Earmark Reform that Maybe Isn’t

The Huffington Post, through its investigative fund, calls into question U.S. Rep. Norm Dicks, D-Belfair, for publicly saying he’d eliminate earmarks for for-profit companies, but maybe being among those finding a way around the new rules.

Instead, he and seven other legislators were found to have redirected money to non-profits for exactly the same purpose. In Dicks’ case, money that used to go to Intellicheck Mobilisa will now go to the University of Washington. The money is still related to IM’s technology, so UW have trouble answering how the university could get money to work with IM’s product.

The New York Times reported on the same method of procuring funds, saying it found dozens of cases worth more than $150 total.

2 thoughts on “Earmark Reform that Maybe Isn’t

  1. Rep Dicks and this progressive Congress are increasing the size of government while causing a decline of ‘for-profit’ companies. So it is natural that he will shift money to his supporters.

  2. About some of Dicks’ earmarks.

    I want to raise questions about the ethical connection between the illegal contracts issued by the Puget Sound Partnership (PSP), and Rep. Norm Dick and his two sons, K&L Gates law firm, and. the Cascade Conservancy. The State Auditor’s office issued an audit report, nr. 1003598, located at http://www.sao.wa.gov/auditreports/auditreportfiles/ar1003598.pdf, which identifies numerous PSP contract law violations. Among the findings is an illegal no-bid contract to K&L Gates law firm for $19,999 presumably to skirt the no bid announcement requirement of $20,000, but which then was modified to over $51,000. Numerous ethical violations were made in the justification, award, and modifications, but I want to point out a few items that were NOT in the report, and have not been reported in the press. K&L Gates helped establish the Puget Sound Partnership (PSP), and I believe helped Rep. Norm Dicks’ son, David Dicks, get appointed by Governor Gregoire as the PSP Executive Director. K&L Gates is Rep. Norm Dicks’ 4th largest political contributor in 2008 http://www.opencongress.org/wiki/Norman_Dicks, and its employees provided 62 individual campaign contributions to Gregoire. The PSP contract appears to reward K&L Gates for its support and contributions. This perception is fueled by the over $400 hourly rate charged, the falsely identified urgency that allowed the PSP to bypass the Attorney General’s office, which could have done the work, and the missed deadlines. An additional $10,000 PSP ‘gift’ to the Cascade Conservancy appears to reward them for having employed Rep. Norm Dicks’ other son, Ryan Dicks, as a lobbyist. Ryan Dicks then was appointed to a 2 year job, paying $93,000 per year, with Pierce County spending over $4 million of taxpayer money earmarked for some energy efficiency projects http://blogs.thenewstribune.com/oped/2007/07/23/new_job_for_ryan_dicks. Is this more quid pro quo? As a military officer, trained in government contracting, I can tell you that the appearance of a conflict of interest is nothing to be ignored. And this issue is separate from the PMA scandal which enveloped Rep. Dicks and hit the press a couple months ago.

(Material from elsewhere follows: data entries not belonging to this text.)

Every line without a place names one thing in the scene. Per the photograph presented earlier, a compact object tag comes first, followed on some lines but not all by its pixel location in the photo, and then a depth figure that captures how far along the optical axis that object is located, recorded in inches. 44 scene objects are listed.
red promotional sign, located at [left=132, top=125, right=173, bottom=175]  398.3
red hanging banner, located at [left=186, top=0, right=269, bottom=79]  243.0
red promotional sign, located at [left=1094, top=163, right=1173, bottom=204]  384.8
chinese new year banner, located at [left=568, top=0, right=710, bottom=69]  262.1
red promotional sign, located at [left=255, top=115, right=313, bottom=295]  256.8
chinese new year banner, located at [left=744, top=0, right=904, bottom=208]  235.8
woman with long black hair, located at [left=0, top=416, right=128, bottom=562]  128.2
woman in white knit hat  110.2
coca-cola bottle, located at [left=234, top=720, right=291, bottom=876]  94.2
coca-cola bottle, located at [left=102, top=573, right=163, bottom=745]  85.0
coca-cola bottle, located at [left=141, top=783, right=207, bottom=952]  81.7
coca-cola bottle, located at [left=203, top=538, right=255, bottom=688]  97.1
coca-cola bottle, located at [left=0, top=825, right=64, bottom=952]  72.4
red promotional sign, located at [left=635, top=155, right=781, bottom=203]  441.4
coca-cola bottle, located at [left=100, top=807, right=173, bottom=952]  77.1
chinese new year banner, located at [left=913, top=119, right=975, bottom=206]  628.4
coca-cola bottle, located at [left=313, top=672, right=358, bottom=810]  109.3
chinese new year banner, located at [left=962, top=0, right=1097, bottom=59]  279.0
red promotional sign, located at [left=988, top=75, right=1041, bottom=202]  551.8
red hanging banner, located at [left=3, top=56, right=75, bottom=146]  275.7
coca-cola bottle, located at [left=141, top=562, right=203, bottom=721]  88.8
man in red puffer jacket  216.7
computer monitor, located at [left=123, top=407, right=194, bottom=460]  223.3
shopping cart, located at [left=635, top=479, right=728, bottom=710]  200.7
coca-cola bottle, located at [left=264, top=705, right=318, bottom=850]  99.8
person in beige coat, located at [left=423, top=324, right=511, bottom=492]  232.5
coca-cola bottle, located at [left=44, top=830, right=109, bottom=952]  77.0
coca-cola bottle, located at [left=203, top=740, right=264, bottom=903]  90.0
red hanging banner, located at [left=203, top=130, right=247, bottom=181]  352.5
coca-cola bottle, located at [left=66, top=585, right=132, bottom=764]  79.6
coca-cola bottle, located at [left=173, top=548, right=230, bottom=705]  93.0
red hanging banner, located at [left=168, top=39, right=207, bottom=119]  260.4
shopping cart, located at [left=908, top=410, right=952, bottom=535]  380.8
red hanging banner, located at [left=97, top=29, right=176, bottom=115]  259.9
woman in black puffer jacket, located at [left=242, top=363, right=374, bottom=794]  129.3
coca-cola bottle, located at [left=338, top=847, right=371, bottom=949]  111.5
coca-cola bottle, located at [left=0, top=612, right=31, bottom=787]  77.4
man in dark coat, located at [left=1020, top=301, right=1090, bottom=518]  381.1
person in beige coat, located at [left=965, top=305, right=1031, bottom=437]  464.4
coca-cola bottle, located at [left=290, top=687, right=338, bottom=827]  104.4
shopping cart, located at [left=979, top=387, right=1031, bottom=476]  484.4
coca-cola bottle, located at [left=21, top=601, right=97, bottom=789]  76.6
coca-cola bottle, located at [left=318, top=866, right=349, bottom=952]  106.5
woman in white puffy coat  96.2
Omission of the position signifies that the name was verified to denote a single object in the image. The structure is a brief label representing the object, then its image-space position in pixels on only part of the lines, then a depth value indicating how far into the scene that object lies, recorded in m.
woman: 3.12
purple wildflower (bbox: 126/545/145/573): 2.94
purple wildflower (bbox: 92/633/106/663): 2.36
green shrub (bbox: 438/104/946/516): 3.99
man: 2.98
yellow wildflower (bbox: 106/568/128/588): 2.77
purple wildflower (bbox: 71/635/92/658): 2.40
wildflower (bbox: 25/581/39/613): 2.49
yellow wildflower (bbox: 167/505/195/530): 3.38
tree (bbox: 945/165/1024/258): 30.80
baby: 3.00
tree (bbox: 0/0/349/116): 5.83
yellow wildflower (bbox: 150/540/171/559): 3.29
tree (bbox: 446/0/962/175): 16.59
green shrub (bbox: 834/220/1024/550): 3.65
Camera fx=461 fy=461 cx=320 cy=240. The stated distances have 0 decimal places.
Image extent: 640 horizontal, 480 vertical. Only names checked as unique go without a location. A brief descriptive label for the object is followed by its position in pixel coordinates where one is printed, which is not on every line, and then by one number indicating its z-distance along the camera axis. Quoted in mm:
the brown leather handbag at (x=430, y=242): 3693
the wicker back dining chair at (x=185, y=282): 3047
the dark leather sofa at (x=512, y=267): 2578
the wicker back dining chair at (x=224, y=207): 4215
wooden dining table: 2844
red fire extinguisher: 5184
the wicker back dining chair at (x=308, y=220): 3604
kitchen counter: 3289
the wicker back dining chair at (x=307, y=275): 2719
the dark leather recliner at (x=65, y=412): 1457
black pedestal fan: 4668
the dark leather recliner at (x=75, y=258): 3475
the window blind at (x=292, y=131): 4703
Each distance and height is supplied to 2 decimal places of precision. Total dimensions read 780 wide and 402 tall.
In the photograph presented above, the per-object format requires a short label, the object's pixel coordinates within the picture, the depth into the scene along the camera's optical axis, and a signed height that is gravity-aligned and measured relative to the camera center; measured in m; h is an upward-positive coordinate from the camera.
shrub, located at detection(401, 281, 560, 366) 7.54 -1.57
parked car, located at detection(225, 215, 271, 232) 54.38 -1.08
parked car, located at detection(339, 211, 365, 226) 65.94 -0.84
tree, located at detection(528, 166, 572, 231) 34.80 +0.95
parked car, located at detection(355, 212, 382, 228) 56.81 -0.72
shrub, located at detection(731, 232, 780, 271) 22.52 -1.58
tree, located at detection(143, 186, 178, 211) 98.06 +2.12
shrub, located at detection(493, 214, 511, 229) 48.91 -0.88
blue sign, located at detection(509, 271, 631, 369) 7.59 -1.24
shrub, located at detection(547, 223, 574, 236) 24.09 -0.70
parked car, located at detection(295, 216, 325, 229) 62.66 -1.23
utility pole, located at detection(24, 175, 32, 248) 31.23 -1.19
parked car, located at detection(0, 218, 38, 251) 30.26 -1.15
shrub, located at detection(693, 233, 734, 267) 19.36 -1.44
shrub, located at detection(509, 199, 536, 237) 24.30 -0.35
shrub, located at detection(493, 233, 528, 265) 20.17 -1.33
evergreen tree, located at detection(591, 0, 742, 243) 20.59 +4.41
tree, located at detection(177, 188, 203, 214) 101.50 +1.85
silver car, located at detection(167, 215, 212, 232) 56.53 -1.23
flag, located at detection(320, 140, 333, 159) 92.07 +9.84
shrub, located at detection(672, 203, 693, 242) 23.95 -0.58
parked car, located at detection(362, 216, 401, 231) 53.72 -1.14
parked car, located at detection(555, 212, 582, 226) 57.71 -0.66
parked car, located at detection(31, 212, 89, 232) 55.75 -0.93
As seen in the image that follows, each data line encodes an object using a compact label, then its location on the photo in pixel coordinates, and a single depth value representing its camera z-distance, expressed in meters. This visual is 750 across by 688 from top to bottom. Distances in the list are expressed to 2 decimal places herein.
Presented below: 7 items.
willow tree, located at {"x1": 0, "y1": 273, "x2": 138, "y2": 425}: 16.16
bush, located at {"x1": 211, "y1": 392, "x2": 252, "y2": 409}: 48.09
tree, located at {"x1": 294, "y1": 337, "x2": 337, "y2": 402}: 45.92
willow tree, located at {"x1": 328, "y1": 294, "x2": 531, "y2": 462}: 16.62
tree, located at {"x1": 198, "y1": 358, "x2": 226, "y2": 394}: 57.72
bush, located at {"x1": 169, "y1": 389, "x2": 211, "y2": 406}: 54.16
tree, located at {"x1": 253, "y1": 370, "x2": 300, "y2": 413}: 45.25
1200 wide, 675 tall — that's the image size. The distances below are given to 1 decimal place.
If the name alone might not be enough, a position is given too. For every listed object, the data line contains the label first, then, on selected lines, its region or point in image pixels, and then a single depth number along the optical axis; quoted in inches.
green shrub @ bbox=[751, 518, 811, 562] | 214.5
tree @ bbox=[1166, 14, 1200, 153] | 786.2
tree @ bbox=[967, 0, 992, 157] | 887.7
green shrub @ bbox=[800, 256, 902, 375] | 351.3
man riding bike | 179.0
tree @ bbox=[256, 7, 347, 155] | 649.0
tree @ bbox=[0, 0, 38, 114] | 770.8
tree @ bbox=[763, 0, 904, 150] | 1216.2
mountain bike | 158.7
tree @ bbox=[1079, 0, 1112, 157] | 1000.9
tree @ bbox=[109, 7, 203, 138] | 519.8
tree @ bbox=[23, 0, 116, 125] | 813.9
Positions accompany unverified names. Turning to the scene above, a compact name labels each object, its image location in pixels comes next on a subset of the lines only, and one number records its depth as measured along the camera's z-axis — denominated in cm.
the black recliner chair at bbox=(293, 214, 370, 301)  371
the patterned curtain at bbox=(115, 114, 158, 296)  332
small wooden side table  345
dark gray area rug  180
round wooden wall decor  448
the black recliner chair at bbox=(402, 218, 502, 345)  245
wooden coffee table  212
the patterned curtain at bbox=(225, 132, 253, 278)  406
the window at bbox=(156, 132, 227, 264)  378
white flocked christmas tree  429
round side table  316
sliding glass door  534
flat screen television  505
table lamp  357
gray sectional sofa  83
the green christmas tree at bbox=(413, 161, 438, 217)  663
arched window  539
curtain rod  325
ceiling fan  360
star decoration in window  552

    In his Appropriations Committee post, Rep. Dicks is keeper of the purse strings for a variety of federal land management agencies — the National Park Service, the U.S. Fish and Wildlife Service, the U.S. Forest Service and EPA. The scenario I described illustrates just how detached from ethics some politicians (of any stripe) become when they experience increasing power over such a long period of time. Not only should Rep. Dicks be defeated next November, he should feel personally and professionally embarrassed for the conflict of interest he allowed to occur, and should resign for allowing such an egregious breach of ethics. And Governor Gregoire should fire David Dicks for his issuing illegal contracts and failed fiduciary responsibility.